Extracted text —

++++++++++++++++++++

The Jerusalem Post
England aims for final vs determined Danes
Three Lions have home advantage in Euro semifinal at Wembley, but Denmark united since Eriksen’s collapse
MANCHESTER (Reuters) – England has the chance to reach a first major final since its 1966 World Cup triumph when it takes on Denmark at Wembley in Wednesday’s Euro 2020 semifinal, but it will need to banish a history of stumbling at this stage.
Gareth Southgate’s side was impressive in its 4-0 dismantling of Ukraine in Rome on Saturday, heralding a wave of euphoria in the country as media showered the team in praise.
England fans need no reminder, however, that their team has lost four major semifinals since Alf Ramsey’s team’s title.
Southgate has been keen to keep the burden of history out of his team’s thinking. If he needs a way to bring his players back down to earth before the semifinal, he does not have to look back far for a warning against complacency.
An England side containing 10 of the current squad faced Denmark at Wembley in October in a Nations League match and lost 1-0 to a Christian Eriksen penalty.
Eriksen, who is recovering from the shocking cardiac episode he suffered as he collapsed in Denmark’s opening Euro game, will not feature at Wembley of course.

++++++++++++++++++++

Dataset content —
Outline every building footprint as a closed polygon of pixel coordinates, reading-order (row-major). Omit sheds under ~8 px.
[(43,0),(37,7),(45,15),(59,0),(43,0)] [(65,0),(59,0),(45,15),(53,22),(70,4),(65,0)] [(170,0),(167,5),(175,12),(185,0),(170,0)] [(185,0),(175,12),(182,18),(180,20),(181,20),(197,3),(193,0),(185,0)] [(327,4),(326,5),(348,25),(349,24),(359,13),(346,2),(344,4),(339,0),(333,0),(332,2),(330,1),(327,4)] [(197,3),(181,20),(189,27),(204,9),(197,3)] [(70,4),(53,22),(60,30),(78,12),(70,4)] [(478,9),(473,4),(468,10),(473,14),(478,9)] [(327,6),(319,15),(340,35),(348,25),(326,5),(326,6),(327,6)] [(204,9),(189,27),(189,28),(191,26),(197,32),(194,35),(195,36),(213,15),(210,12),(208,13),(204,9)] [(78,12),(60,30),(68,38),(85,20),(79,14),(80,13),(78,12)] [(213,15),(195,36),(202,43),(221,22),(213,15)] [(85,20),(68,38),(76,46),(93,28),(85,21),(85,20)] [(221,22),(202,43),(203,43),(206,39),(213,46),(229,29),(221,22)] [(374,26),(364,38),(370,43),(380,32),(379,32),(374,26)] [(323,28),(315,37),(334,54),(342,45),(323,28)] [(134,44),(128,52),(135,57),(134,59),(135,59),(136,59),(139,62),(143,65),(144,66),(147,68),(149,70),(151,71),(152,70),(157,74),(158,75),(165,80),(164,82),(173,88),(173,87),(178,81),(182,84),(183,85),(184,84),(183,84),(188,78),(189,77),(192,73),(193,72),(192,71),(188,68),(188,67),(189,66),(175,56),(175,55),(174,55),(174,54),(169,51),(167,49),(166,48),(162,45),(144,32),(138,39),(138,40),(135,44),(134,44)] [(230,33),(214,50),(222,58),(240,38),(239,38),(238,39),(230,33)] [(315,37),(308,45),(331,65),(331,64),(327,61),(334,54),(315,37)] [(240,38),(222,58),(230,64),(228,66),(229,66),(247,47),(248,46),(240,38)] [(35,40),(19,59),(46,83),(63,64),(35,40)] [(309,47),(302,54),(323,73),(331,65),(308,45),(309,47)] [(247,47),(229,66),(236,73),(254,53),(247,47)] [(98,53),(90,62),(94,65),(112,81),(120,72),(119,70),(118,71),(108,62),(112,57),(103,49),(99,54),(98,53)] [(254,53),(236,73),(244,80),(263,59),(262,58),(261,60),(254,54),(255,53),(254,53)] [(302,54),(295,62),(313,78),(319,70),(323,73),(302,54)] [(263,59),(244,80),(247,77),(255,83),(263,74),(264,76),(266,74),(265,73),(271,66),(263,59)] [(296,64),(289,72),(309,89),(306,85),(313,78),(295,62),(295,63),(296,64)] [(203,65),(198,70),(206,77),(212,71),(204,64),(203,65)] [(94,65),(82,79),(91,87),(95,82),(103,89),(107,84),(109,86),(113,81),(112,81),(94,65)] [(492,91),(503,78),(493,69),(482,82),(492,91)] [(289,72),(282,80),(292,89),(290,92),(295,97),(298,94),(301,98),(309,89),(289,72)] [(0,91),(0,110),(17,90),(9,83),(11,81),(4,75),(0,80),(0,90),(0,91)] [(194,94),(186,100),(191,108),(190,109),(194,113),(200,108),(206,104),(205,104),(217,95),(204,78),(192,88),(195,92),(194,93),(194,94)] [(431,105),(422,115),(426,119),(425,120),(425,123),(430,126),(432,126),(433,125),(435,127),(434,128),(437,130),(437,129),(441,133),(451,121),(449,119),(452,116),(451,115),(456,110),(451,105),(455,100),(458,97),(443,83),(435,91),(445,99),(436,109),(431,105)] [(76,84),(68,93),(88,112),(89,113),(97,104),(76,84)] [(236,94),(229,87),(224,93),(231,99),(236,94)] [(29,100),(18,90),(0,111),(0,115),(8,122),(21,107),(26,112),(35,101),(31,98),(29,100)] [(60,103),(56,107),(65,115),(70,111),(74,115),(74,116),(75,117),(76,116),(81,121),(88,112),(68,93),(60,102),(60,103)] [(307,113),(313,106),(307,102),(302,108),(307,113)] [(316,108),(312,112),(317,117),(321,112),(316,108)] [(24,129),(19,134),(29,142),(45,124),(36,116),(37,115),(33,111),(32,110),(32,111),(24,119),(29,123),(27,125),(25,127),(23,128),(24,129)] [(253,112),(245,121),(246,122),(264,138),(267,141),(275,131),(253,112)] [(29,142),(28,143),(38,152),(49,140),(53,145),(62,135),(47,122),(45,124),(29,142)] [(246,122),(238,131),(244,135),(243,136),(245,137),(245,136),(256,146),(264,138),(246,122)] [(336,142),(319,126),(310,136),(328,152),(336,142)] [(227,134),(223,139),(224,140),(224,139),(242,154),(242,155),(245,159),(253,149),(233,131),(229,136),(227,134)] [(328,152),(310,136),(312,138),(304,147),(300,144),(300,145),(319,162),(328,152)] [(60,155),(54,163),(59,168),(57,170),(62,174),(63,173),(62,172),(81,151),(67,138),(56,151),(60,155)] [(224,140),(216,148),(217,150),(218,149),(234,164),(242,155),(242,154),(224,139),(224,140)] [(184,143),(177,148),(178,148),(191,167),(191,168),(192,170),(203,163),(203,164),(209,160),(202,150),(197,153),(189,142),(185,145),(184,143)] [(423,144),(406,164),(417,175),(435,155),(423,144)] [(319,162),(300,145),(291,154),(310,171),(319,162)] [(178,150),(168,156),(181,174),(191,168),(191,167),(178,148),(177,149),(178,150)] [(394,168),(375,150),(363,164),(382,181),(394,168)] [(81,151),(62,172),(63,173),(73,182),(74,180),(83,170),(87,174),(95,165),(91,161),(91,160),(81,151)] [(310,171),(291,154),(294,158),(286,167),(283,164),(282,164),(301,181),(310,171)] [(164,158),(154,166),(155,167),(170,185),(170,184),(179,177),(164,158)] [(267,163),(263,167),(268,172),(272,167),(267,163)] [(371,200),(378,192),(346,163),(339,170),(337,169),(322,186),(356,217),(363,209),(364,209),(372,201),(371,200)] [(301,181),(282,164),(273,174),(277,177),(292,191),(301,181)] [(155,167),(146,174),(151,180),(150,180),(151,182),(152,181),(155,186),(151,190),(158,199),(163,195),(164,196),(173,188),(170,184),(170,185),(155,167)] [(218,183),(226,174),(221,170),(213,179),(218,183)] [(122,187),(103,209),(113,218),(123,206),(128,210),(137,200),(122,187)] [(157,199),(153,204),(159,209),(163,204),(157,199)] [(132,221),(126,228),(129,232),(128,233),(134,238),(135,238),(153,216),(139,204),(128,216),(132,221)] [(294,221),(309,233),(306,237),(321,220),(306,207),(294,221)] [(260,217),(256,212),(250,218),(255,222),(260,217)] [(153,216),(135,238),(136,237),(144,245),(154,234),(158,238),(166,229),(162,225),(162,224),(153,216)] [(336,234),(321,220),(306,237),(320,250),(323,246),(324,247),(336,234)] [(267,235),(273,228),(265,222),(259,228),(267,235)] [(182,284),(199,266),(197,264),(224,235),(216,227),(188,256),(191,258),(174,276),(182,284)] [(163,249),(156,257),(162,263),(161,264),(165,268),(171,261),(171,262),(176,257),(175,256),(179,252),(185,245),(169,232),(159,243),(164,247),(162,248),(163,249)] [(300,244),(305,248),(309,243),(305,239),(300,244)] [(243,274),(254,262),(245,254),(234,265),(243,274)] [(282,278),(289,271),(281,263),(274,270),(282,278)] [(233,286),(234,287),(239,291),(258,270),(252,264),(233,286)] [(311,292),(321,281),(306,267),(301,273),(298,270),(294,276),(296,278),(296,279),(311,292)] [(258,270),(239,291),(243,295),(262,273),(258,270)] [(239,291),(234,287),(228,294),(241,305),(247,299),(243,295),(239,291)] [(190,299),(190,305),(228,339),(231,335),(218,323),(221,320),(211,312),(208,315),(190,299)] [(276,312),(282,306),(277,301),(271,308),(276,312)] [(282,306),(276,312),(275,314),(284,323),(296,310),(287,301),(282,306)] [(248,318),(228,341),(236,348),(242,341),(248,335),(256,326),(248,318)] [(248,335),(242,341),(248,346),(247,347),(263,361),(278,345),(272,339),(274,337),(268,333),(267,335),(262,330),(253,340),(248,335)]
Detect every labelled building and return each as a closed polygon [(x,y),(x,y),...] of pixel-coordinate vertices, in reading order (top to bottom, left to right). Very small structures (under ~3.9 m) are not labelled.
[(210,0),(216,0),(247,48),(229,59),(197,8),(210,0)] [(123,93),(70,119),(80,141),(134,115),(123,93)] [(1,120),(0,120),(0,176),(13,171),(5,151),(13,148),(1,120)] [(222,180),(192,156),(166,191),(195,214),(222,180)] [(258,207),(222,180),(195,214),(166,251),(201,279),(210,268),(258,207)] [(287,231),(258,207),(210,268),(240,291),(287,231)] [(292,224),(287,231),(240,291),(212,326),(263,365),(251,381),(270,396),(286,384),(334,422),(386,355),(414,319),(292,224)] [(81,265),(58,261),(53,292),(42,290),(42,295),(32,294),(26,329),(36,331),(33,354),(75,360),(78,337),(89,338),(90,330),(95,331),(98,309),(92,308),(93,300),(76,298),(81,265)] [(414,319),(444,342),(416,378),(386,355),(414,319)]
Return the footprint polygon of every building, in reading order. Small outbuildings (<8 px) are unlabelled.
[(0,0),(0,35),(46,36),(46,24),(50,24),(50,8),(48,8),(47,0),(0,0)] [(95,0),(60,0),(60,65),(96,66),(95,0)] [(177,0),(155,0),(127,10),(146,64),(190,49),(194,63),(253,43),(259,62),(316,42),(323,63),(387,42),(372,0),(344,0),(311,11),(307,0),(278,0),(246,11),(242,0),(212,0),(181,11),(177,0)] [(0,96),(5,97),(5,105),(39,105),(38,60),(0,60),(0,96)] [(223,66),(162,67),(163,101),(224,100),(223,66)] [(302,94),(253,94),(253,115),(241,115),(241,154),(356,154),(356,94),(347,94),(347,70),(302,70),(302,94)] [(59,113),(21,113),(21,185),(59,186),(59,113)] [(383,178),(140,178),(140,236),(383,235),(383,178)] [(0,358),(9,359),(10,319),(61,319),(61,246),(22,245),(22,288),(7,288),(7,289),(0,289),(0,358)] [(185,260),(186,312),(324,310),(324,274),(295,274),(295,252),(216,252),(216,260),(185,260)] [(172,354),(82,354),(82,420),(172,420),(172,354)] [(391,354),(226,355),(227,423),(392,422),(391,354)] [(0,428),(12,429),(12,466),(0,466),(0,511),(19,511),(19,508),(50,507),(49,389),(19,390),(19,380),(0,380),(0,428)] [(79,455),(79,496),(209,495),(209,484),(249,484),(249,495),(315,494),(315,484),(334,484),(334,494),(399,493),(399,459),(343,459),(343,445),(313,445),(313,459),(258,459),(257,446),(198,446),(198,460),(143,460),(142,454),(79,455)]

++++++++++++++++++++

Brief 1 — Please write out the passage of the England–Denmark semifinal article starting at "Gareth Southgate’s side" and ending at "Wembley of course.".
Brief 2 — Extend the England–Denmark semifinal article past its final sentence.

Answer 1 —
Gareth Southgate’s side was impressive in its 4-0 dismantling of Ukraine in Rome on Saturday, heralding a wave of euphoria in the country as media showered the team in praise.
England fans need no reminder, however, that their team has lost four major semifinals since Alf Ramsey’s team’s title.
Southgate has been keen to keep the burden of history out of his team’s thinking. If he needs a way to bring his players back down to earth before the semifinal, he does not have to look back far for a warning against complacency.
An England side containing 10 of the current squad faced Denmark at Wembley in October in a Nations League match and lost 1-0 to a Christian Eriksen penalty.
Eriksen, who is recovering from the shocking cardiac episode he suffered as he collapsed in Denmark’s opening Euro game, will not feature at Wembley of course.

Answer 2 —
But Kasper Hjulmand’s side, which beat the Czech Republic 2-1 in their quarterfinal, will be largely the same as the one which left London with three points eight months ago.
The lessons from that game are limited by the fact that England played almost an hour with 10 men after Harry Maguire was sent off in the 31st minute – but that in itself is a reminder of the way a moment of indiscipline can swing a game.
England is not the same team that was stunned by Croatia in the 2018 World Cup
semifinal and the influx of young, attacking talent has it poised for success, defender Kieran Trippier said ahead of Wednesday’s semi.
Trippier scored with an early free kick in the World Cup semifinal in Russia before Croatia struck twice to snatch an extra-time win.
“I think from the two years the team has changed a lot and we are in a position now where we just want to create our own history,” Trippier told British media on Monday.
“There are only maybe six or seven of us from that World Cup team, we have got so much good young talent now.
“It is there for everyone to see the attacking players we’ve got and I think we’ve taken that step forward from 2018.”
Maguire looks rock solid at the moment as part of an England defense which has yet to concede a goal in the tournament.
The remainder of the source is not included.